The old adage of not judging a book by its cover was never as true as in the case of the outer façade of The Schepens Institute. An unassuming building, it is tucked in amongst Boston’s famed hospitals and clinics.
Once inside, through the kindness of Kenneth M. Fischer, President & Chief Operating Officer, we visited the ultra modern and spacious laboratories!
The work being conducted there is divided into various mission related research specialties to make an immediate impact on the lives of people struggling with vision-robbing diseases and injuries.
A sampling of the work being done by the facility / scientists at Schepens includes:
Eli Peli’s image processing in relation to visual function and clinical psychophysics in low vision rehabilitation.

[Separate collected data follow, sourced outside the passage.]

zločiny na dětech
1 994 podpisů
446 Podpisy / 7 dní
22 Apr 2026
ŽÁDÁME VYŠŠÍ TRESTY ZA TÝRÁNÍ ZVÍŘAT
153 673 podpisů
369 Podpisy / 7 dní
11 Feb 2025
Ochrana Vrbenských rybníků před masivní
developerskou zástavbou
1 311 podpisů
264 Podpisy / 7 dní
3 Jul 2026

Dong Feng Chen’s optic nerve regeneration to open the door to future strategies of eye transplantation and nerve fibers in the brain and spinal cord.
Michael Young’s focus on the use of stem or progenitor cells for degeneration that occurs in the retinal during disease or injury.
And Ilene Gipson’s work on mucins as they relate to dry eye disease and to cancer detection. This is described in our REALab feature article.
The people and the mission at Schepens are immensely talented and important. I was impressed with their vitality and dedication and only wish all of you could someday spend a little time and witness first hand, this research jewel.
Their web site is very comprehensive. As their funding is partially provided through government agencies, Schepens depends heavily on private donations. I encourage you to consider assisting them in their endeavor to remain largest independent eye research institute in the nation.